Red Cross Communications Coordinator Colin Downey stressed that individuals should dress in layers during the next couple of days to keep themselves protected from the elements.
“We have drawers full of long-sleeve shirts we can pile on,” he said. “Simple layering is an effective way to stay warm.”
The Salvation Army of Lee, Hendry and Glades counties Resource and Media Specialist Merrilu Bennett said they opened their shelters last night for 19 people.
During the last cold spell Lee County experienced on Dec. 6, The Salvation Army had 22 people stay at the shelter and 26 people on Dec. 7, which included two children.
She said they are expecting the same if not more people to utilize the shelter since it will be a little cooler outside.
Bennett said some individuals came in and picked up blankets and jackets and left to go stay at other places. So far they have given away 50 blankets and 20 jackets each night the emergency shelter has been open during the cold weather.

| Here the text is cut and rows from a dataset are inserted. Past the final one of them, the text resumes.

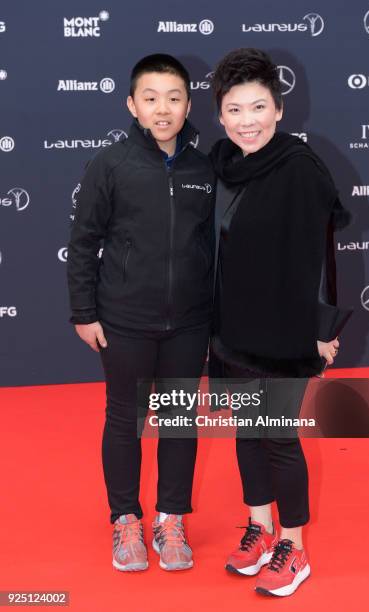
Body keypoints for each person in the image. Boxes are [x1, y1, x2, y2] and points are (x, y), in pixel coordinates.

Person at [209, 48, 350, 596]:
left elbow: (322, 254)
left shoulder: (300, 166)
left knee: (278, 436)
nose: (248, 120)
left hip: (289, 329)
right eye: (236, 109)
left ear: (280, 109)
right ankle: (260, 528)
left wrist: (322, 329)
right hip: (236, 328)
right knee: (247, 433)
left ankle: (294, 547)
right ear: (220, 114)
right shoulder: (222, 165)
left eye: (259, 107)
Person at [67, 54, 215, 572]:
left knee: (177, 420)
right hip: (124, 318)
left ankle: (171, 517)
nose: (162, 108)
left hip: (191, 321)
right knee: (125, 419)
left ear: (188, 104)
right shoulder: (110, 164)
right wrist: (84, 312)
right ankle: (125, 519)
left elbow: (214, 247)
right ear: (132, 104)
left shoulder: (204, 167)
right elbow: (83, 241)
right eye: (150, 98)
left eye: (174, 98)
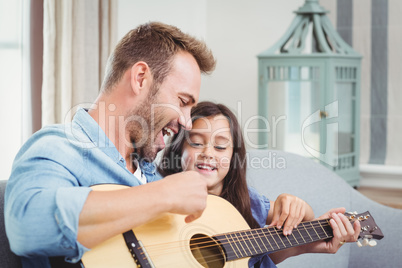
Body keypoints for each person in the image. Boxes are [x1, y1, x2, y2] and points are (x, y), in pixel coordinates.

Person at [5, 22, 217, 267]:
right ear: (140, 78)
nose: (188, 122)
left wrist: (267, 217)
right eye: (182, 101)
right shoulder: (58, 146)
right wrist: (164, 194)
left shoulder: (151, 171)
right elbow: (28, 225)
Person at [158, 101, 361, 267]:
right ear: (178, 149)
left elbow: (302, 222)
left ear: (234, 157)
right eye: (196, 142)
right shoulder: (160, 194)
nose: (208, 153)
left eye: (220, 146)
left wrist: (298, 206)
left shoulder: (248, 202)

The Salvation Army serves a hot meal from 5 to 7 p.m., with the emergency shelter opening afterwards. Bennett said since they have a designated overflow shelter for men, they typically have more men stay at the emergency shelter during the cold weather.
They have 20 extra cots for men and 10 extra cots for women during the cold nights. Bennett explained that last January they had nights where they had 30 people stay at the shelter when it was cold.
“We don’t turn anybody away, we make room,” she said.
Close encourages residents to protect their tropical plants by either covering them or bringing them indoors while the cold front pushes through.
He also encourages individuals to protect their exposed water pipes in the areas where the temperatures are going to be in the mid 20s, so the pipes do not freeze and explode. Individuals can either leave their water spigot on with a low drip or wrap the pipes with special protection.
Residents of Southwest Florida will experience warmer temperatures on Thursday and Friday afternoon as it reaches between the low to upper 70s.
The weather conditions will be very dry during the next couple of days due to low humidity.
The Lee County Red Cross has responded to 15 home fires in the last 33 days, due to heating sources being used during the cold weather.
Downey said a few of the fires were in duplexes, along with many of them occurring in homes.
“Several of them reportedly started by some sort of heater,” he said, adding that the amount of fires is a little bit above average from the previous year. “We have had several fires caused by malfunctioned heaters.”
With temperatures dipping as low as the mid-teens in the next few days, individuals should be cautious when using space heaters, fireplaces or wood and coal stoves.
“Space heaters are potentially dangerous,” Downey said. “We know many people prefer to use them and that’s OK, but with space heaters comes responsibility. Please never leave them unattended, turn them off before you fall asleep and keep them clear from any kind of bedding, furniture or carpets.”
Other advice from the Red Cross also includes never leaving a fireplace unattended when a fire is lit and to make sure either a glass or metal fire screen is placed around the fireplace to keep fire and embers within the fireplace. A cooking range or stove should never be used to heat a home and wood and coal stoves, fireplaces and chimneys should be inspected and cleaned every year.
According to the Division of Emergency Management, a high surf advisory is also in effect until 4 p.m. Tuesday for Levy, Citrus, Hernando, Pasco, Pinellas, Hillsborough, Manatee, Sarasota, Charlotte and Lee counties. Offshore waves are expected to reach between 15-20 feet, with breaking waves reaching 6 to 8 feet causing dangerous rip currents.
Rip currents run perpendicular to the beach and can extend between 200 to 2,500 feet in length and 30 feet wide traveling at more than 5 miles per hour.